● **REQUEST**
Reproduce each of the records below word for word, leaving out the pictures.

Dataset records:
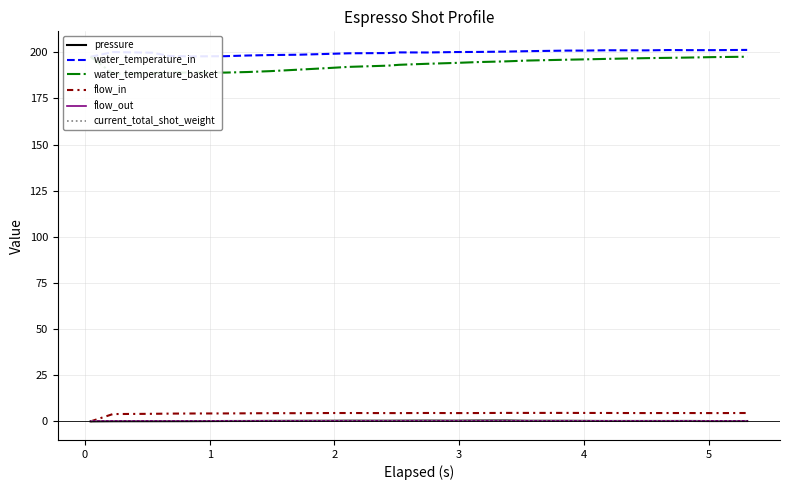

Which series has the largest total across all categories?

water_temperature_in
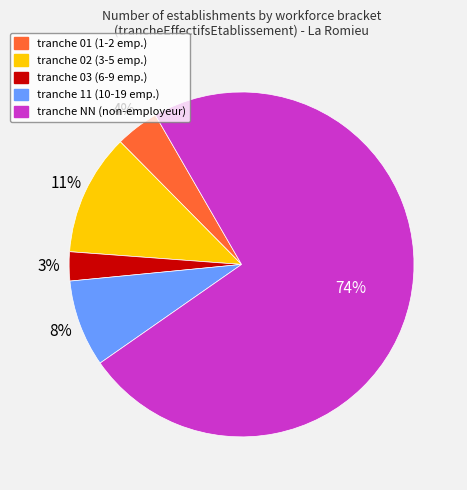

To the nearest percent, what is the difference between the largest and smallest slice percentages?

71%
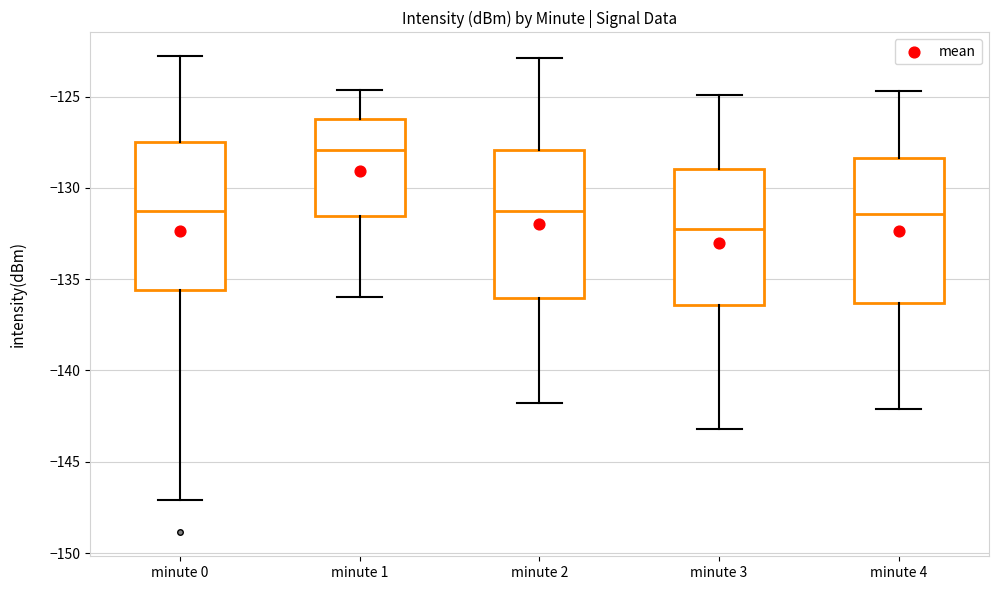

Where does the lower whisker of the box for minute 1 end on the y-axis? The values are not printed on the chart, so give them approximately, as read against the axis.

-136.0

● **OUTPUT FOR THIS EXERCISE**
Which series has the largest total across all categories?

water_temperature_in

To the nearest percent, what is the difference between the largest and smallest slice percentages?

71%

Where does the lower whisker of the box for minute 1 end on the y-axis? The values are not printed on the chart, so give them approximately, as read against the axis.

-136.0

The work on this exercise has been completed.